La petite histoire des mots
Canadair

Dans tous les pays d’Europe du Sud, ainsi qu’en Californie et au Canada, le ballet des canadairs fut ininterrompu, cet été, pour lutter contre les incendies de forêt de grande ampleur qui se sont multipliés, en raison de la sécheresse et des canicules à répétition.
A l’origine, «Canadair» est un nom propre, plus précisément celui d’une marque déposée par le constructeur aéronautique canadien du même nom qui a conçu les célèbres hydravions anti-incendie Ce nom propre est cependant devenu commun en entrant dans les dictionnaires français, dans les années 1970, pour désigner n’importe quel bombardier d’eau. Ce nom commun s’écrit alors avec un «c» minuscule.
Fondée à Montréal en 1944, en pleine Seconde Guerre mondiale, l’entreprise Canadair a conçu le CL-215 à pistons, en 1967, puis le CL-415 à turbopropulseurs, en 1993, deux modèles légendaire toujours en activité, malgré leur âge et les difficultés liées à leur entretien. Ils sont devenus le symbole de l’avion amphibie de lutte contre les feux de forêt. Canadair appartient aujourd’hui à la société canadienne De Havilland qui a relancé la production de nouveaux avions, totalement interrompue en 2015 faute, à cette époque, de commandes suffisantes.
De Havilland Canada exigeait un volume minimal de commandes pour relancer sa production. Devant la multiplication des méga-feux de forêts, un consortium de six pays européens, dont la France, la Grèce, l’Italie et l’Espagne, a signé en 2022 une commande groupée de 22 appareils. Ce contrat historique a permis le démarrage de la chaine de production d’un nouveau modèle, plus performant, baptisé DHC-515 Firefighter.

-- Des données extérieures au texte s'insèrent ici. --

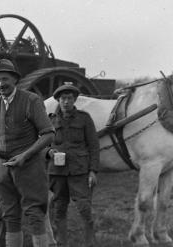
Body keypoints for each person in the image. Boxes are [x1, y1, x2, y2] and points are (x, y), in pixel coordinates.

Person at [0, 59, 55, 247]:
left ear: (15, 79)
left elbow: (48, 134)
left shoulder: (31, 100)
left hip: (29, 166)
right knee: (9, 214)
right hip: (3, 168)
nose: (0, 84)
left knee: (34, 213)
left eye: (4, 79)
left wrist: (25, 155)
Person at [47, 84, 100, 247]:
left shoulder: (84, 118)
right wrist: (49, 152)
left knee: (84, 208)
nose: (66, 102)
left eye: (69, 98)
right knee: (59, 208)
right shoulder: (50, 120)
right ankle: (61, 243)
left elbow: (93, 146)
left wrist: (93, 171)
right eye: (63, 99)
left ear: (75, 100)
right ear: (58, 100)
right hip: (57, 172)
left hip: (79, 171)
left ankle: (90, 243)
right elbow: (42, 144)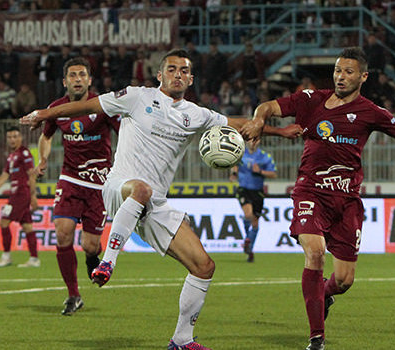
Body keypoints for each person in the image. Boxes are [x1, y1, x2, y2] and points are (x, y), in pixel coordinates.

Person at [22, 49, 303, 350]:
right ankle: (108, 261)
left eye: (184, 70)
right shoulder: (135, 96)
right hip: (119, 188)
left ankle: (181, 339)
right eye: (172, 69)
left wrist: (278, 131)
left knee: (204, 266)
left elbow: (240, 125)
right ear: (160, 75)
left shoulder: (195, 114)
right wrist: (43, 114)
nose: (178, 74)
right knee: (141, 189)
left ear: (191, 78)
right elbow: (86, 106)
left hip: (154, 205)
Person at [240, 47, 395, 350]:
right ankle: (317, 337)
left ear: (363, 76)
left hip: (347, 201)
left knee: (344, 281)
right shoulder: (311, 99)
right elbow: (268, 106)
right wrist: (259, 119)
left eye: (348, 72)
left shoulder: (370, 112)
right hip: (310, 191)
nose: (341, 76)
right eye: (338, 70)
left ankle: (323, 295)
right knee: (315, 252)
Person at [35, 57, 120, 316]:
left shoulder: (103, 106)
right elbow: (45, 136)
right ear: (65, 81)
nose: (77, 79)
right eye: (72, 75)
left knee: (91, 246)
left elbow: (124, 133)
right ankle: (73, 295)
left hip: (99, 184)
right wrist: (43, 160)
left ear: (89, 80)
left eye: (82, 74)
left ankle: (92, 258)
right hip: (70, 178)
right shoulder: (57, 108)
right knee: (62, 233)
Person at [0, 126, 40, 268]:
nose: (12, 140)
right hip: (16, 194)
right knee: (27, 226)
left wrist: (33, 196)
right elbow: (4, 176)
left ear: (21, 138)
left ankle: (6, 256)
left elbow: (31, 174)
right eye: (9, 137)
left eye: (15, 136)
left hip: (21, 194)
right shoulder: (11, 156)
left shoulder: (24, 153)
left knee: (4, 222)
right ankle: (34, 259)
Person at [229, 139, 277, 263]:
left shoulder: (264, 156)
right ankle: (248, 241)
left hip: (257, 191)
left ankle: (249, 246)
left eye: (255, 140)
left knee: (255, 222)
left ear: (259, 141)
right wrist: (234, 173)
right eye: (250, 140)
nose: (253, 143)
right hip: (243, 189)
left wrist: (260, 171)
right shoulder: (241, 154)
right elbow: (234, 163)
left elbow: (273, 174)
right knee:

Quelque 40 nouveaux canadairs de marque Canadair sont en cours de construction. Les premiers, seront livrés à la Grèce l’année prochaine. Chaque nouvel appareil exige l’assemblage manuel de quelque 50’000 composants, avec une capacité limitée à une dizaine d’appareils par an, face à une demande mondiale qui explose.
Le passage d’un nom propre à un nom commun s’appelle une «antonomase». En perdant sa majuscule, on dit alors que ce mot est «lexicalisé». «Antonomase» nous vient du grec ancien «antonomazein» qui se traduit par «appeler d’un nom différent». Ce mot a été adopté par les grammairiens et rhétoriciens latins dès l’Antiquité, puis introduit en français déjà au Moyen-Âge.
Parmi les antonomases les plus célèbres, on peut citer celle qui a transformé le nom propre de la marque «Frigidaire», créée en 1918, en nom commun pour désigner un réfrigérateur, avec le mot familier «frigo» qui en est l’abréviation directe. Le mot «poubelle» est lui aussi une antonomase. Il tire son nom d’Eugène Poubelle, préfet de la Seine en France, qui a imposé en 1883 l’utilisation d’un boîtier en bois garni de fer pour jeter les ordures ménagères afin d’assainir Paris.
Le préfet a vu son système s’imposer durablement et son nom de famille est entré dans le dictionnaire de son vivant en 1890, pour désigner un récipient destiné aux ordures ménagères, sans que ce brave serviteur de l’Etat ne s’en offusque.